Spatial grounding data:
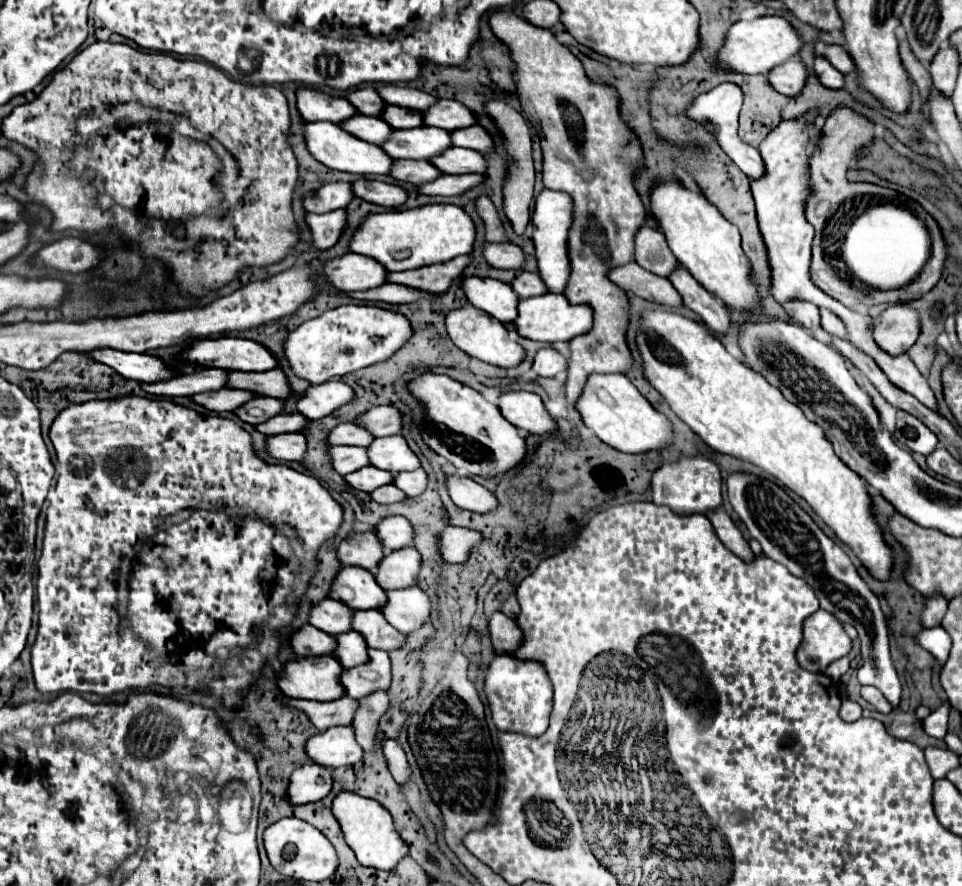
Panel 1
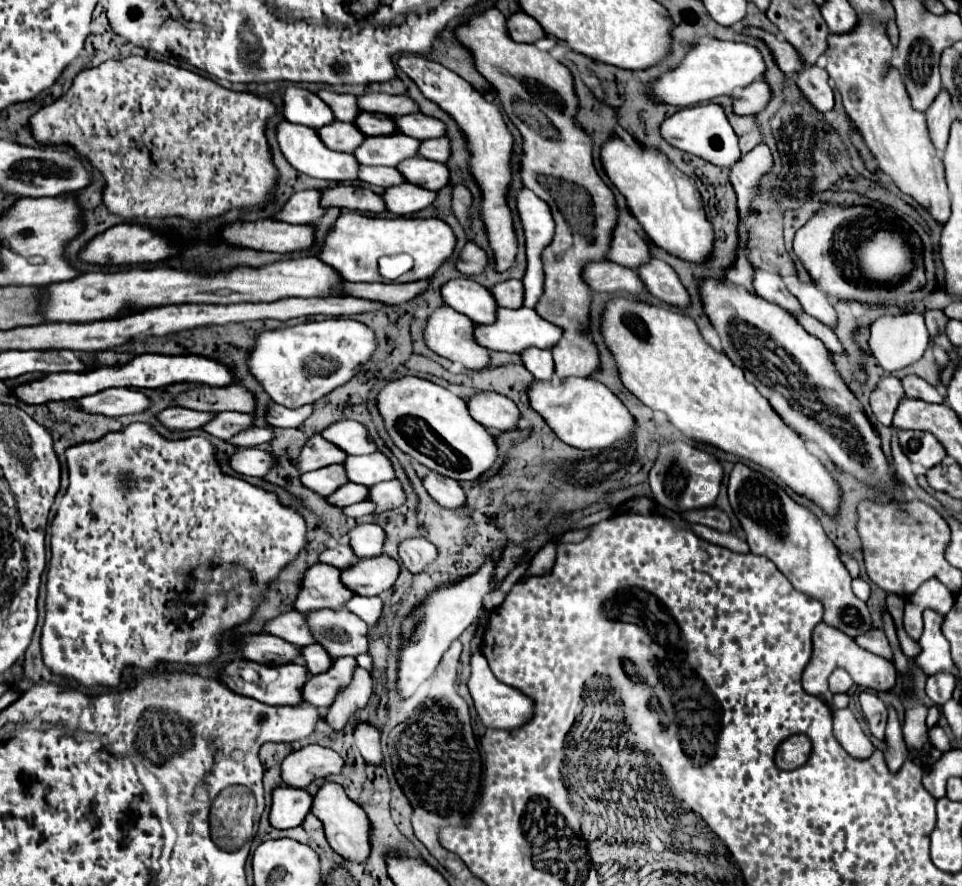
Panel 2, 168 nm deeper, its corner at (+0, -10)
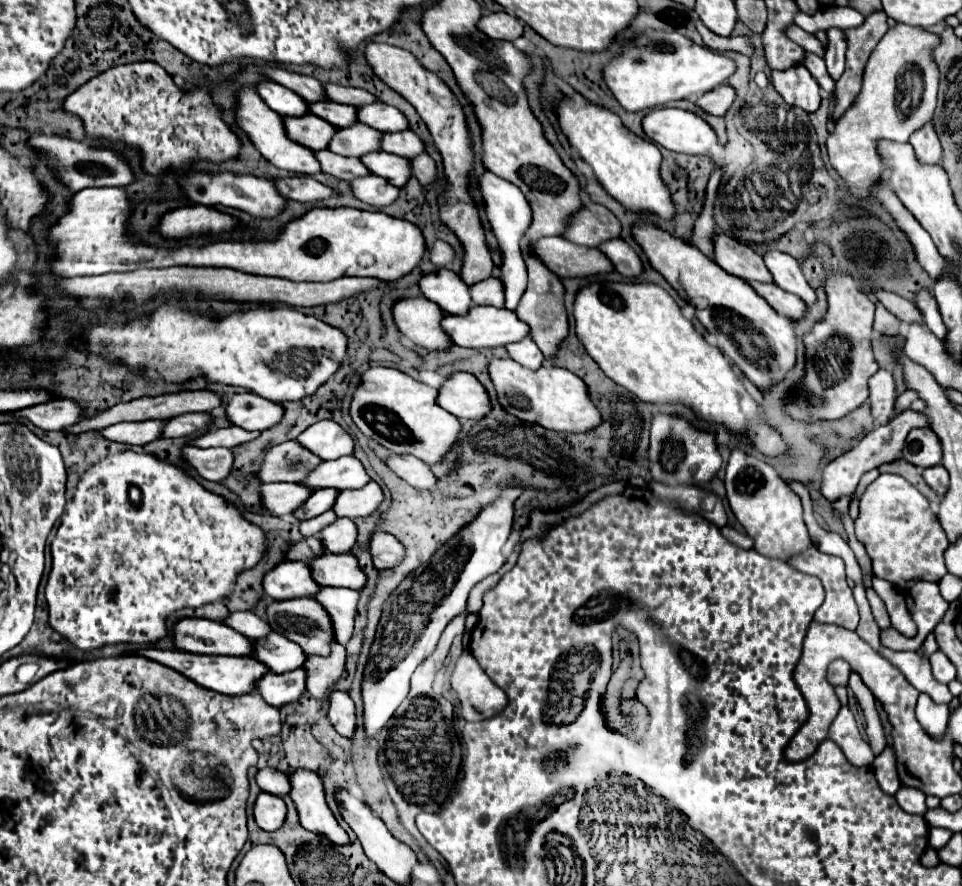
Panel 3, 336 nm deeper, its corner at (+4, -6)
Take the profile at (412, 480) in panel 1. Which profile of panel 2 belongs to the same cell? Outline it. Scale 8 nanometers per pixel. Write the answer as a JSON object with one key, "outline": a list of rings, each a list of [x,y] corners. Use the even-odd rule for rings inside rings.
{"outline":[[[389,480],[389,482],[381,482],[381,484],[373,486],[369,490],[367,500],[375,504],[373,514],[377,514],[377,512],[387,512],[387,510],[399,508],[405,502],[405,494],[397,480]]]}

- _Activity_:
Please output all the records above exactly, leaving out every picture.

- _Written solution_:
Panel 1
Panel 2, 168 nm deeper, its corner at (+0, -10)
Panel 3, 336 nm deeper, its corner at (+4, -6)
Take the profile at (412, 480) in panel 1. Which profile of panel 2 belongs to the same cell? Outline it. Scale 8 nanometers per pixel. Write the answer as a JSON object with one key, "outline": a list of rings, each a list of [x,y] corners. Use the even-odd rule for rings inside rings.
{"outline":[[[389,480],[389,482],[381,482],[381,484],[373,486],[369,490],[367,500],[375,504],[373,514],[377,514],[377,512],[387,512],[387,510],[399,508],[405,502],[405,494],[397,480]]]}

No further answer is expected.